I have created a Gomoku(5 in a row) AI using Alpha-Beta Pruning. It makes moves on a not-so-stupid level. First, let me vaguely describe the grading function of the Alpha-Beta algorithm.
When it receives a board as an input, it first finds all repetitions of stones and gives it a score out of 4 possible values depending on its usefulness as an threat, which is decided by length. And it will return the summation of all the repetition scores.
But, the problem is that I explicitly decided the scores(4 in total), and they don't seem like the best choices. So I've decided to implement a genetic algorithm to generate these scores. Each of the genes will be one of 4 scores. So for example, the chromosome of the hard-coded scores would be: [5, 40000,10000000,50000]

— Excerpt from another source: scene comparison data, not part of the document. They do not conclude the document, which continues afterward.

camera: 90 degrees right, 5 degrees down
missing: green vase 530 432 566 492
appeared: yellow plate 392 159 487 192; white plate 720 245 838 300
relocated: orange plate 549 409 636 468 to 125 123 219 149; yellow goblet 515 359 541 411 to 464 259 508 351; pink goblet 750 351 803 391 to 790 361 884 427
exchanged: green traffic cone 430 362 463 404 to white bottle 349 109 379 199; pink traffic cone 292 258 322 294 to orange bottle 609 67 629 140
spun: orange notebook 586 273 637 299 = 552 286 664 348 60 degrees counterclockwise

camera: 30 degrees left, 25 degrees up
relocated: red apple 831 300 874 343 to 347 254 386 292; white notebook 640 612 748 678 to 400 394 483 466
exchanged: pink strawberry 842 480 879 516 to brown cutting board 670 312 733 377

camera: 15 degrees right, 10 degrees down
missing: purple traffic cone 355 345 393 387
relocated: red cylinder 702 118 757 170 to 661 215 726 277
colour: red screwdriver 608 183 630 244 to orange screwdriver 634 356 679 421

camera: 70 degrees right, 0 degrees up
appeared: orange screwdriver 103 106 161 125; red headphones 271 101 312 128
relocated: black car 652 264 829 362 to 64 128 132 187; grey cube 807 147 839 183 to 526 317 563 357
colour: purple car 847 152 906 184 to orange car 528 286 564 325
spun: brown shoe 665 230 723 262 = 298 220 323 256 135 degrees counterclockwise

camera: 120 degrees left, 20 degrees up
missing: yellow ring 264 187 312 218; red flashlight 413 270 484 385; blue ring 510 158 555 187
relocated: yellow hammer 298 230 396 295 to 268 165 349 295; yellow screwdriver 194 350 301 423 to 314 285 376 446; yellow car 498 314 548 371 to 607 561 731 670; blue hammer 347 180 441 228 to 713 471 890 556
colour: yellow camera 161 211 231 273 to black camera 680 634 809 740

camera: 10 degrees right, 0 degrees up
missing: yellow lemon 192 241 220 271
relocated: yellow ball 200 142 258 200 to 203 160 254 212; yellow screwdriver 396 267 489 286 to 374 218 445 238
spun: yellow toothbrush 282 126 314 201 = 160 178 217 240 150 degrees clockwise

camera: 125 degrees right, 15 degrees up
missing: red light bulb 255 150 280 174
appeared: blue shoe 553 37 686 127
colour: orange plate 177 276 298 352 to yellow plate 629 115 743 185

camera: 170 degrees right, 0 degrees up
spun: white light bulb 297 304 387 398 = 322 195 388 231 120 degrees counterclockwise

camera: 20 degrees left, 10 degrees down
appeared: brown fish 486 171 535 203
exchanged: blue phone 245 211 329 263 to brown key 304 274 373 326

However, because I'm using the genetic algorithm to create the scores of the grading function, I'm not sure how I should implement the genetic fitness function. So instead, I have thought of the following:
Instead of using a fitness function, I'll just merge the selection process together: If I have 2 chromosomes, A and B, and need to select one, I'll simulate a game using both A and B chromosomes in each AI, and select the chromosome which wins.
1.Is this a viable replacement to the Fitness function?
2.Because of the characteristics of the Alpha-Beta algorithm, I need to give the max score to the win condition, which in most cases is set to infinity. However, because I can't use Infinity, I just used an absurdly large number. Do I also need to add this score to the chromosome? Or because it's insignificant and doesn't change the values of the grading function, leave it as a constant?
3.When initially creating chromosomes, random generation, following standard distribution is said to be the most optimal. However, genes in my case have large deviation. Would it still be okay to generate chromosomes randomly?